[[ GIVEN INFORMATION open ]]

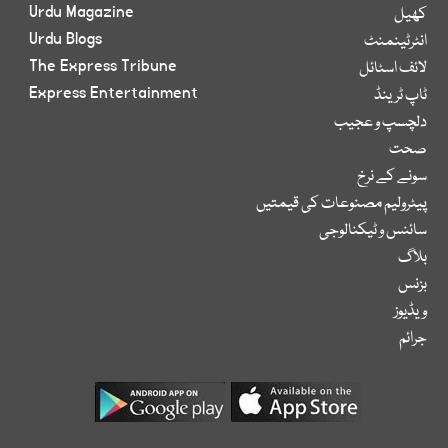
Urdu Magazine
کھیل
Urdu Blogs
انٹرٹینمنٹ
The Express Tribune
لائف اسٹائل
Express Entertainment
ٹاپ ٹرینڈ
دلچسپ و عجیب
صحت
سونے کے نرخ
پیٹرولیم مصنوعات کی قیمتیں
سائنس و ٹیکنالوجی
بلاگ
بزنس
ویڈیوز
جرائم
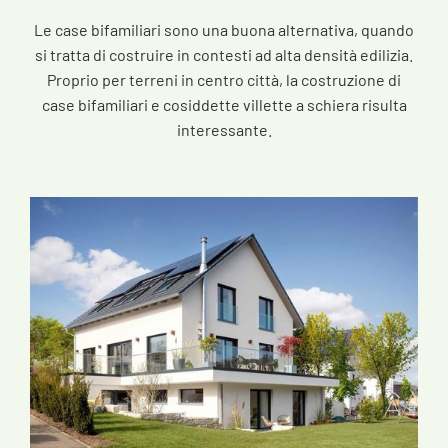
Le case bifamiliari sono una buona alternativa, quando
si tratta di costruire in contesti ad alta densità edilizia.
Proprio per terreni in centro città, la costruzione di
case bifamiliari e cosiddette villette a schiera risulta
interessante.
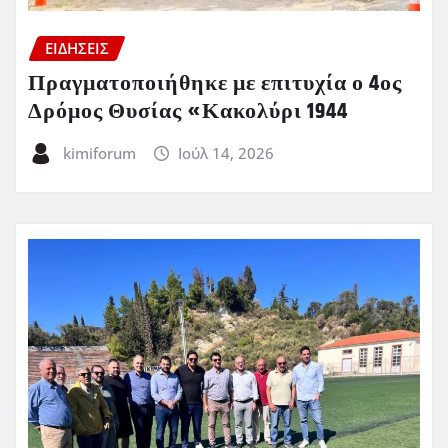
ΕΙΔΗΣΕΙΣ
Πραγματοποιήθηκε με επιτυχία ο 4ος
Δρόμος Θυσίας «Κακολύρι 1944
kimiforum
Ιούλ 14, 2026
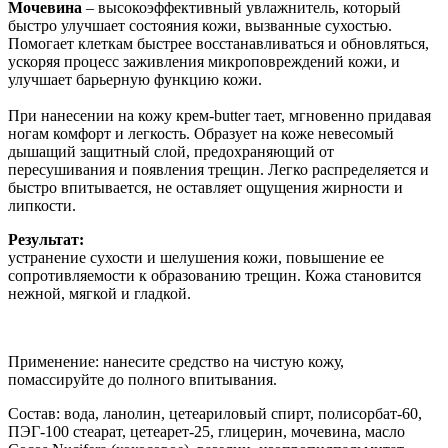
Мочевина
– высокоэффективный увлажнитель, который
быстро улучшает состояния кожи, вызванные сухостью.
Помогает клеткам быстрее восстанавливаться и обновляться,
ускоряя процесс заживления микроповреждений кожи, и
улучшает барьерную функцию кожи.
При нанесении на кожу крем-butter тает, мгновенно придавая
ногам комфорт и легкость. Образует на коже невесомый
дышащий защитный слой, предохраняющий от
пересушивания и появления трещин. Легко распределяется и
быстро впитывается, не оставляет ощущения жирности и
липкости.
Результат:
устранение сухости и шелушения кожи, повышение ее
сопротивляемости к образованию трещин. Кожа становится
нежной, мягкой и гладкой.
Применение: нанесите средство на чистую кожу,
помассируйте до полного впитывания.
Состав: вода, ланолин, цетеариловый спирт, полисорбат-60,
ПЭГ-100 стеарат, цетеарет-25, глицерин, мочевина, масло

[[ GIVEN INFORMATION closed ]]

● EXERCISE INSTRUCTIONS
An exact copy of every line above is needed, without the images.

● EXERCISE SOLUTION
Urdu Magazine
کھیل
Urdu Blogs
انٹرٹینمنٹ
The Express Tribune
لائف اسٹائل
Express Entertainment
ٹاپ ٹرینڈ
دلچسپ و عجیب
صحت
سونے کے نرخ
پیٹرولیم مصنوعات کی قیمتیں
سائنس و ٹیکنالوجی
بلاگ
بزنس
ویڈیوز
جرائم
Le case bifamiliari sono una buona alternativa, quando
si tratta di costruire in contesti ad alta densità edilizia.
Proprio per terreni in centro città, la costruzione di
case bifamiliari e cosiddette villette a schiera risulta
interessante.
ΕΙΔΗΣΕΙΣ
Πραγματοποιήθηκε με επιτυχία ο 4ος
Δρόμος Θυσίας «Κακολύρι 1944
kimiforum
Ιούλ 14, 2026
Мочевина
– высокоэффективный увлажнитель, который
быстро улучшает состояния кожи, вызванные сухостью.
Помогает клеткам быстрее восстанавливаться и обновляться,
ускоряя процесс заживления микроповреждений кожи, и
улучшает барьерную функцию кожи.
При нанесении на кожу крем-butter тает, мгновенно придавая
ногам комфорт и легкость. Образует на коже невесомый
дышащий защитный слой, предохраняющий от
пересушивания и появления трещин. Легко распределяется и
быстро впитывается, не оставляет ощущения жирности и
липкости.
Результат:
устранение сухости и шелушения кожи, повышение ее
сопротивляемости к образованию трещин. Кожа становится
нежной, мягкой и гладкой.
Применение: нанесите средство на чистую кожу,
помассируйте до полного впитывания.
Состав: вода, ланолин, цетеариловый спирт, полисорбат-60,
ПЭГ-100 стеарат, цетеарет-25, глицерин, мочевина, масло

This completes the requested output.